**Data listing**
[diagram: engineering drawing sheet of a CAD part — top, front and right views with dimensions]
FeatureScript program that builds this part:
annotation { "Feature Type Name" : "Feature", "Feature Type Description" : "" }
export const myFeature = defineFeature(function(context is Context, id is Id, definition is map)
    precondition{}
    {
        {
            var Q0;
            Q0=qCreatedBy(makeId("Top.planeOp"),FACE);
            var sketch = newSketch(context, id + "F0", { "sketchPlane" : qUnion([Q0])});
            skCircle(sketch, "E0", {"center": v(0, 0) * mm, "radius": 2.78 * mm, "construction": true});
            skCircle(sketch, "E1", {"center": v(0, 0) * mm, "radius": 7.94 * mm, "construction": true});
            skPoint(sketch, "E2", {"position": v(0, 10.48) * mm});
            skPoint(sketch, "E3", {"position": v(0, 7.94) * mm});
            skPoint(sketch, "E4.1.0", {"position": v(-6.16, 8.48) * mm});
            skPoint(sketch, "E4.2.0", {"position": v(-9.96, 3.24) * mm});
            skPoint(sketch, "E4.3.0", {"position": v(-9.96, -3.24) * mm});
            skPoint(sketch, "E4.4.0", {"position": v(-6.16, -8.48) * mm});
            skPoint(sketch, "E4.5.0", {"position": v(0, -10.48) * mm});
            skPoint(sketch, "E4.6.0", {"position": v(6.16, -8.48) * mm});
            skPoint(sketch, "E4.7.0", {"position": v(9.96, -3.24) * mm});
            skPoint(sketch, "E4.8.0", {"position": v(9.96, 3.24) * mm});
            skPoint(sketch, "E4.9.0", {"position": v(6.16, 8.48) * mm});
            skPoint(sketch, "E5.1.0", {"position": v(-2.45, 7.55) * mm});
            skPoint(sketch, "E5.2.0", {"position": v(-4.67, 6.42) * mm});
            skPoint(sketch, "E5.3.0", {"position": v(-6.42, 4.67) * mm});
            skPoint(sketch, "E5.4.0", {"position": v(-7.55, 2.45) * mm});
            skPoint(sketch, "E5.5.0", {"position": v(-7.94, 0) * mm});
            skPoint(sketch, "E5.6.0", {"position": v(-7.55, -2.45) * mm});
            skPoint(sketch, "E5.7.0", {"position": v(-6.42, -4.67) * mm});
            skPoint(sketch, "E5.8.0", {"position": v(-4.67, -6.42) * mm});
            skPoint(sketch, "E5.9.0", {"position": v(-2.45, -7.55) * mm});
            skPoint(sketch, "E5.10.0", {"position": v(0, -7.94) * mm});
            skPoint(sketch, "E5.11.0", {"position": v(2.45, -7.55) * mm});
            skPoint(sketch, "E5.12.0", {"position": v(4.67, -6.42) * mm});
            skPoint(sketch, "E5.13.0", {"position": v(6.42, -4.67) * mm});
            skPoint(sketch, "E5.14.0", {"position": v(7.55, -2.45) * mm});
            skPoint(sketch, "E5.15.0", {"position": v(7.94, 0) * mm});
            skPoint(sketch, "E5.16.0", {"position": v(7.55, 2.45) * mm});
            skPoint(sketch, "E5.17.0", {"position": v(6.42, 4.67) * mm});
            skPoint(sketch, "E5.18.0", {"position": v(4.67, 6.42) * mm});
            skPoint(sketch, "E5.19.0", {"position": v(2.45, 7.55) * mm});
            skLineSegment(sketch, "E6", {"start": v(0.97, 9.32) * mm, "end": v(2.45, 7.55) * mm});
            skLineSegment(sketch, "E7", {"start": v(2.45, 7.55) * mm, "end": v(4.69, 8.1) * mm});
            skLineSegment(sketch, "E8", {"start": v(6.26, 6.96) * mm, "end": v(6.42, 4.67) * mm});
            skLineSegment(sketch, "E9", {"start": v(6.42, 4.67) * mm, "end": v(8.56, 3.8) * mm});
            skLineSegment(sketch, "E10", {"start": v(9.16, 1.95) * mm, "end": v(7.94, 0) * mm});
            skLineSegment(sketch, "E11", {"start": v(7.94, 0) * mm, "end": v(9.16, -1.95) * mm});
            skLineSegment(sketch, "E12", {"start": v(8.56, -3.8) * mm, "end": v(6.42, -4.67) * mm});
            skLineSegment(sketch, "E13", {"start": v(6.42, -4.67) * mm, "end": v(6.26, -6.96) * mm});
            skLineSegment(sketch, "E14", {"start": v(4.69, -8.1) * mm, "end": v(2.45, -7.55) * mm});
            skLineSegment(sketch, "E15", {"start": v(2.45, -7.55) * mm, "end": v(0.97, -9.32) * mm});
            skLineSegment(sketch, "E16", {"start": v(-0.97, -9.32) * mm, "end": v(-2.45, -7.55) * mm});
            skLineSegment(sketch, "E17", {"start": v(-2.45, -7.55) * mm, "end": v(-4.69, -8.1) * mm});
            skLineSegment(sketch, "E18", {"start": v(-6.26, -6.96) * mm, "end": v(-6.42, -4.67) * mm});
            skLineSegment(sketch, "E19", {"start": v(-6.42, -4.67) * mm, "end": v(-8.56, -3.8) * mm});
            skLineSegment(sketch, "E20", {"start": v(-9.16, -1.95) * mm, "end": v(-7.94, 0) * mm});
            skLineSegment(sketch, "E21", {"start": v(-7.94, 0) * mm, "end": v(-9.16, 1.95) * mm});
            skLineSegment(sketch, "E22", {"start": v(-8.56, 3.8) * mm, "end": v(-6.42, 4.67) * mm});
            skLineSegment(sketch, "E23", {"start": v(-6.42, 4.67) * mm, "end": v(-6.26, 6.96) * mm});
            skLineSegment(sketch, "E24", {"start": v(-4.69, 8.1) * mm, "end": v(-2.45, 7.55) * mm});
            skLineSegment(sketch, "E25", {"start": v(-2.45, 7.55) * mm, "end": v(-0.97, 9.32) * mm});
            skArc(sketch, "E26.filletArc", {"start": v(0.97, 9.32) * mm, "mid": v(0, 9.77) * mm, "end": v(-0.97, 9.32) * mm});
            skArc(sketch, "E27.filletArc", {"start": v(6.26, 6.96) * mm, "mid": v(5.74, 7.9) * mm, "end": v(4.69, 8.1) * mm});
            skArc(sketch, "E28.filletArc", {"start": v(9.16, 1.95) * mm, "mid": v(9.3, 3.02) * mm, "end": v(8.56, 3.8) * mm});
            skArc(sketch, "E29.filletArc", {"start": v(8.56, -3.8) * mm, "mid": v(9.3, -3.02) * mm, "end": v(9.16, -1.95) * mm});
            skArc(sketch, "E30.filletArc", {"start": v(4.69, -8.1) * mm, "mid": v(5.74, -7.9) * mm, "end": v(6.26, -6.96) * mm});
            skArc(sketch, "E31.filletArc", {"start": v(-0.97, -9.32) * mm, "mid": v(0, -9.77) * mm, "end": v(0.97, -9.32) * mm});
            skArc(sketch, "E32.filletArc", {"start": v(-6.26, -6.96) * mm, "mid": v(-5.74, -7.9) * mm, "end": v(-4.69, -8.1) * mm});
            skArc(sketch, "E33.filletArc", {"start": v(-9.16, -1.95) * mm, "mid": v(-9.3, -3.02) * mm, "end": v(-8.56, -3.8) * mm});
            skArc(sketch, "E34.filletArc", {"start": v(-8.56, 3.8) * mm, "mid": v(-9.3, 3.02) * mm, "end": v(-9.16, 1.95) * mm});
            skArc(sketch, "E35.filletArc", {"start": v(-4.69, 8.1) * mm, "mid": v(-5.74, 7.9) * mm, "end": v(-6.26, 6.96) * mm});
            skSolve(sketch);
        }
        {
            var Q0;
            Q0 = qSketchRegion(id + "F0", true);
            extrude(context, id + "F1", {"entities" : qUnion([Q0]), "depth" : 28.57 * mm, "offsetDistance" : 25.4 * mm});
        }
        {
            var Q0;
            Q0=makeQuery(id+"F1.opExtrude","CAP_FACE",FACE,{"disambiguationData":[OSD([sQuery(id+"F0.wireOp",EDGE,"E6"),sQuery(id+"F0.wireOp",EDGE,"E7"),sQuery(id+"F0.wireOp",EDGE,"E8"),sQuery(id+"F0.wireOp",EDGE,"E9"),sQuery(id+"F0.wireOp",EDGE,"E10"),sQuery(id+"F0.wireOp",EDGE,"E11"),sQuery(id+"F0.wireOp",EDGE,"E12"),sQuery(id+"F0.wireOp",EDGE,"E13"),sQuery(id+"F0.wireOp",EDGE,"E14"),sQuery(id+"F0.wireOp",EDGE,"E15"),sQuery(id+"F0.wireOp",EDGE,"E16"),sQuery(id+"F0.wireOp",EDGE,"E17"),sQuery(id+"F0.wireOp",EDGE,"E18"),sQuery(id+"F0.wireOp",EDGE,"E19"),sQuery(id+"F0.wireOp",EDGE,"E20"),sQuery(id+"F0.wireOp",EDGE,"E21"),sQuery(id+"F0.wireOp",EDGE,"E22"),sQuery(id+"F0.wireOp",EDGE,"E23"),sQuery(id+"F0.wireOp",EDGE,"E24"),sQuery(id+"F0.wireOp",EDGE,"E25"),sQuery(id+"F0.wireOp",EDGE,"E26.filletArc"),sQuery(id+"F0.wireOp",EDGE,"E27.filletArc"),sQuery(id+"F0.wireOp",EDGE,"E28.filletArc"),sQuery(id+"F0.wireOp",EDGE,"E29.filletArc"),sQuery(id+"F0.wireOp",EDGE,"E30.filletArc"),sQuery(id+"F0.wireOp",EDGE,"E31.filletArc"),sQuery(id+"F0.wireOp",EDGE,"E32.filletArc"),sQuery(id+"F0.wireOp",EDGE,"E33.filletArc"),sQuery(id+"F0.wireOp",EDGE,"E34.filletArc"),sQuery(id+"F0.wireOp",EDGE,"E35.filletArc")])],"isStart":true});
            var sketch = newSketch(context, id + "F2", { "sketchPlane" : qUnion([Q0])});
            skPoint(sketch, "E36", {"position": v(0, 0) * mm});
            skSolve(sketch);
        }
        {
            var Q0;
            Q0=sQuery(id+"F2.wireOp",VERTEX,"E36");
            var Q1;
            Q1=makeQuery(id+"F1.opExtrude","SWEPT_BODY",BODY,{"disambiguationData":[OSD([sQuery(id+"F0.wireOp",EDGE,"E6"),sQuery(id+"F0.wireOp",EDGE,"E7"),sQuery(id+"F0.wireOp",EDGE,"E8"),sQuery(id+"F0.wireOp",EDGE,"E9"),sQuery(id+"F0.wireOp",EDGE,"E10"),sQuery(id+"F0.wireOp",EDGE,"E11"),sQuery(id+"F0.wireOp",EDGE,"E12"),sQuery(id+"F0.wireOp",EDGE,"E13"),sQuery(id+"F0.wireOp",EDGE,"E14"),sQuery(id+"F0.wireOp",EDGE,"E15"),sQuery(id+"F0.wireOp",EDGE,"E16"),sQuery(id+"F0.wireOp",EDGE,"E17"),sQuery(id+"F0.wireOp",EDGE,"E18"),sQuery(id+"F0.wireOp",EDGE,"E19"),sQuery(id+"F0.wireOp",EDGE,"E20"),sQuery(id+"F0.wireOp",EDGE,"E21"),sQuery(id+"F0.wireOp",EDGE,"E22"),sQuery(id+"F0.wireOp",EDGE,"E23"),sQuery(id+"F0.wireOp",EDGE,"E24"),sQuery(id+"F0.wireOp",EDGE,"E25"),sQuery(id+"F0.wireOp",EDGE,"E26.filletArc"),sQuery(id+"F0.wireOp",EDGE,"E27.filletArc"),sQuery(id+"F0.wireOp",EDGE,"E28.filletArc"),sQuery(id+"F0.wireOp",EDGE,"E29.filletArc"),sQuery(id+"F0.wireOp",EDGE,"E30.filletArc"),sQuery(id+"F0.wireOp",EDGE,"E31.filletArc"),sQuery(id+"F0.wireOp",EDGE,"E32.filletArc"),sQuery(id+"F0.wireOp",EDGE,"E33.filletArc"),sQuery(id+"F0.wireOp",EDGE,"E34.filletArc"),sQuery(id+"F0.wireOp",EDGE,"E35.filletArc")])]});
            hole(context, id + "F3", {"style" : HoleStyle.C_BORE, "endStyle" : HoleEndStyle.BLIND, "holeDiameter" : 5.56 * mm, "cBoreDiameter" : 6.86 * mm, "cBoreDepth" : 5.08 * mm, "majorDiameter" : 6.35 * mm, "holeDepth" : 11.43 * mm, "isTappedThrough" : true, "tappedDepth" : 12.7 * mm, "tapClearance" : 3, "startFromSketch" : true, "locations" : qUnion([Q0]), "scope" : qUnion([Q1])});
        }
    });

**STATED PROBLEM**
Copy the lines from the start of the items through the line containing "v(-6.16, -8.48) *", keeping them unchanged.

**SOLUTION TO THIS EXERCISE**
[diagram: engineering drawing sheet of a CAD part — top, front and right views with dimensions]
FeatureScript program that builds this part:
annotation { "Feature Type Name" : "Feature", "Feature Type Description" : "" }
export const myFeature = defineFeature(function(context is Context, id is Id, definition is map)
    precondition{}
    {
        {
            var Q0;
            Q0=qCreatedBy(makeId("Top.planeOp"),FACE);
            var sketch = newSketch(context, id + "F0", { "sketchPlane" : qUnion([Q0])});
            skCircle(sketch, "E0", {"center": v(0, 0) * mm, "radius": 2.78 * mm, "construction": true});
            skCircle(sketch, "E1", {"center": v(0, 0) * mm, "radius": 7.94 * mm, "construction": true});
            skPoint(sketch, "E2", {"position": v(0, 10.48) * mm});
            skPoint(sketch, "E3", {"position": v(0, 7.94) * mm});
            skPoint(sketch, "E4.1.0", {"position": v(-6.16, 8.48) * mm});
            skPoint(sketch, "E4.2.0", {"position": v(-9.96, 3.24) * mm});
            skPoint(sketch, "E4.3.0", {"position": v(-9.96, -3.24) * mm});
            skPoint(sketch, "E4.4.0", {"position": v(-6.16, -8.48) * mm});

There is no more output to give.